» **练习说明**:
a) 把原文中从“当然,新中国成立以后,在汉字”起、一直到“的一义多字和由简到繁的经历。”为止的这一段一字不改地重抄一遍。
b) 逐字转写记录里的各行，从记录开头起，直到含有“subtitle Test Driven”的那一行为止，首尾两行都包括在内。

» **原文**:
-=-=-=-=-

术语与汉字一样,并非造于一时,也并非出自一手。中华民族历史悠久,疆域广大,众多无名造字者没有受过后代文字学的训练,有条件喊出新名词的人也未必都能掌握现代术语学甚至更基础的语言学常识。新字的造就,新词的提出,常常顺手而来,既不一定考究造字的“理据”、成词的“规则”,也不可能协商于决策之前,更不要说预测后世的遗留问题。虽然汉字、汉语历时既久,潜伏着某种内在规律,但是就创造者和使用者而言,基本上还是以“不自觉”的为多。更何况还有不少故意标新立异、哗众取宠、专以营造“怪字”“新词”作为标榜的情况,给历史上的汉字规范和我们未来将要面对的术语规范带来极大的麻烦。
 

例如,“礙”简化为“碍”(始见于《正字通》),“報”简化为“报”(始见于居延汉简),“東”简化为“东”,“過”简化为“过”,“時”简化为“时”(始见于敦煌汉简),许嘉璐先生认为,这些简化并无“理据”可言。又如“才”“云”“礼”,查《说文解字》可知,它们都是原本就有的字型,却“毫无道理”或者“多此一举”地被“繁化”成为“纔”“雲”“禮”。而原本无辜的“林荫道”,据说又因为“荫”应该被统一为“阴”的一纸禁令,而将成为令人啼笑皆非的“林阴道”。《笑林广记》大概要有新的版本问世了。
 

当然,新中国成立以后,在汉字简化过程中充分体现了行政手段的有效性,有很多简化字是值得赞许的。例如:“龍”简化为“龙”,“龜”简化为“龟”,“塵”简化为“尘”,“豊”简化为“丰”,“兒”简化为“儿”等,都简化得很好。这些字都见于古代字书,说明这些字都曾被使用过。笔画都比与之相应的繁体字少得多,符合简化的基本原则。然而,这种情况恰恰也说明了许多汉字在发展历史上曾经有过的一义多字和由简到繁的经历。
 

这些问题,与现在让语言文字专家和官员们头疼的简化字与繁体字“一对几”的问题,如同一个名词对应多种概念,或者一个概念拥有多种称谓的术语问题一样,均非始于今日,也不会瞬息消亡。文字方面的例子比如“干”之与“幹”“乾”(始见于刘熙《释名》和汉碑),“沈”之与“沉”“瀋”(始见于《礼记》和《集韵》);术语方面的例子比如“雷射”“镭射”“莱塞”与“激光”;“SARS”与“非典”“非典肺”;“报料”与“新闻线索”等等,不一而足。在有些场合,术语的发展趋势不是走向简化,而是变得越发繁琐起来,或者越来越失去了本该简明确切的含义。

-=-=-=-=-

[从数据集中提取的数据]
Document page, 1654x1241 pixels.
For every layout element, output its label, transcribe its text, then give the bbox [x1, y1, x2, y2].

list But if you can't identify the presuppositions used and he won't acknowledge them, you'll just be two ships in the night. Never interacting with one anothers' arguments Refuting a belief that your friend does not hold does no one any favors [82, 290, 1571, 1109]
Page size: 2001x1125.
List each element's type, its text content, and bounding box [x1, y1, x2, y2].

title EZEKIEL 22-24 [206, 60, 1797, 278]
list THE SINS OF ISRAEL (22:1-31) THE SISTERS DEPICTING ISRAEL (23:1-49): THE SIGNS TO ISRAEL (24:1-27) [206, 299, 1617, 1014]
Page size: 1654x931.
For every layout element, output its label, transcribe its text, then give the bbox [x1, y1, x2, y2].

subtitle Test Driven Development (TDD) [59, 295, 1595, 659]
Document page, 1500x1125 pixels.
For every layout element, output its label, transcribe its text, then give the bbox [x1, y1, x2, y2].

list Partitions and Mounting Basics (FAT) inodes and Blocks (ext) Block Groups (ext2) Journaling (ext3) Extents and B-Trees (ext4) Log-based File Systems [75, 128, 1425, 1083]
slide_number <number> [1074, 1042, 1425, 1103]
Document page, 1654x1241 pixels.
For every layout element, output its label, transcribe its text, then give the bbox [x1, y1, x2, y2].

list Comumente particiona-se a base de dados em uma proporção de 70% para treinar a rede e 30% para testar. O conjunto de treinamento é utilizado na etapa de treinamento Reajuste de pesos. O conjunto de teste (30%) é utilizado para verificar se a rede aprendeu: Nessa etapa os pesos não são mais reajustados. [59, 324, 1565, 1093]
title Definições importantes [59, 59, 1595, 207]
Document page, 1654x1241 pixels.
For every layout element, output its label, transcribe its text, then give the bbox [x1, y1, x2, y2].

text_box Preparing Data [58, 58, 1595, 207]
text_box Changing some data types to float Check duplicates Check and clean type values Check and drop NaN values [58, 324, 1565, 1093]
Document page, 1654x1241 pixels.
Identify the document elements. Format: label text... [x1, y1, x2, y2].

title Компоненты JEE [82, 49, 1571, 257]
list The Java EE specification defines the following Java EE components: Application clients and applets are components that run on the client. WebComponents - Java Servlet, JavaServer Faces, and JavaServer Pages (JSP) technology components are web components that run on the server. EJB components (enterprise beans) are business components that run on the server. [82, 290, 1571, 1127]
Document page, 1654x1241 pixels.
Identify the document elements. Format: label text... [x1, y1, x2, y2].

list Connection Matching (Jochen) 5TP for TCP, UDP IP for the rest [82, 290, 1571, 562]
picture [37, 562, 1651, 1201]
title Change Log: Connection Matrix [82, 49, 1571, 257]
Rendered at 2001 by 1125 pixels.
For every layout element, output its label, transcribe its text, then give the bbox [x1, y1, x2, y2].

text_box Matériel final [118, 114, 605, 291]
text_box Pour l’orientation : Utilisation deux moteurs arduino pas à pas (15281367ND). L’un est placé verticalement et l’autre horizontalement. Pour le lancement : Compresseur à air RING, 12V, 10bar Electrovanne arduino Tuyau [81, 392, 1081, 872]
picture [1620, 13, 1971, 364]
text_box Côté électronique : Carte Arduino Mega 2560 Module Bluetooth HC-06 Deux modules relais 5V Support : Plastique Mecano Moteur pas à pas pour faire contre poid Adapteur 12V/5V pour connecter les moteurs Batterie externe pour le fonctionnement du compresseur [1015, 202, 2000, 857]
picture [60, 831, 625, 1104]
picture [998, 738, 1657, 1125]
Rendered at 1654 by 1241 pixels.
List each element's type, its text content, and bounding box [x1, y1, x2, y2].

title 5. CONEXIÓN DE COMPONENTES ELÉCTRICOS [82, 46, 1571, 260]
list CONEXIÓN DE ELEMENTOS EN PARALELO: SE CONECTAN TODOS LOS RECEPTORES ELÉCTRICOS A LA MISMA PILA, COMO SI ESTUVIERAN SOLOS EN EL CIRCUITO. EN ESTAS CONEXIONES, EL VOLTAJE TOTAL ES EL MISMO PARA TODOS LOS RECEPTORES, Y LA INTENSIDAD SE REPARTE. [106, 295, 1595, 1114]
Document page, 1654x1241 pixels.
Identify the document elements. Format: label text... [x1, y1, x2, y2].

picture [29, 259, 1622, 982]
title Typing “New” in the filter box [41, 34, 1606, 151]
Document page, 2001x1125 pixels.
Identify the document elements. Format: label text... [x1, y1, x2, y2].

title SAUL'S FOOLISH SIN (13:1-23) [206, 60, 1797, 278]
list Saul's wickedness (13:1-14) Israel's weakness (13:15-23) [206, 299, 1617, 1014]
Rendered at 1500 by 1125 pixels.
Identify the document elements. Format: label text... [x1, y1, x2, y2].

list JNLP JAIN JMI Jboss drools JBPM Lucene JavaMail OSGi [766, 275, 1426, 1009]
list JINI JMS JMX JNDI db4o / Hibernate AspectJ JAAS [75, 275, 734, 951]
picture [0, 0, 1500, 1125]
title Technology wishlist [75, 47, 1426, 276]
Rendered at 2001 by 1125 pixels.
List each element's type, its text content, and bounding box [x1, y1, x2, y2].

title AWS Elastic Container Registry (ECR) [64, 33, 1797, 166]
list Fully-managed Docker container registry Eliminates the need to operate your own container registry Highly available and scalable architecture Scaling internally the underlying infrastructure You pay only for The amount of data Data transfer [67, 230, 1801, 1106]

-=-=-=-=-

» **逐项结果**:
a)
当然,新中国成立以后,在汉字简化过程中充分体现了行政手段的有效性,有很多简化字是值得赞许的。例如:“龍”简化为“龙”,“龜”简化为“龟”,“塵”简化为“尘”,“豊”简化为“丰”,“兒”简化为“儿”等,都简化得很好。这些字都见于古代字书,说明这些字都曾被使用过。笔画都比与之相应的繁体字少得多,符合简化的基本原则。然而,这种情况恰恰也说明了许多汉字在发展历史上曾经有过的一义多字和由简到繁的经历。

b)
Document page, 1654x1241 pixels.
For every layout element, output its label, transcribe its text, then give the bbox [x1, y1, x2, y2].

list But if you can't identify the presuppositions used and he won't acknowledge them, you'll just be two ships in the night. Never interacting with one anothers' arguments Refuting a belief that your friend does not hold does no one any favors [82, 290, 1571, 1109]
Page size: 2001x1125.
List each element's type, its text content, and bounding box [x1, y1, x2, y2].

title EZEKIEL 22-24 [206, 60, 1797, 278]
list THE SINS OF ISRAEL (22:1-31) THE SISTERS DEPICTING ISRAEL (23:1-49): THE SIGNS TO ISRAEL (24:1-27) [206, 299, 1617, 1014]
Page size: 1654x931.
For every layout element, output its label, transcribe its text, then give the bbox [x1, y1, x2, y2].

subtitle Test Driven Development (TDD) [59, 295, 1595, 659]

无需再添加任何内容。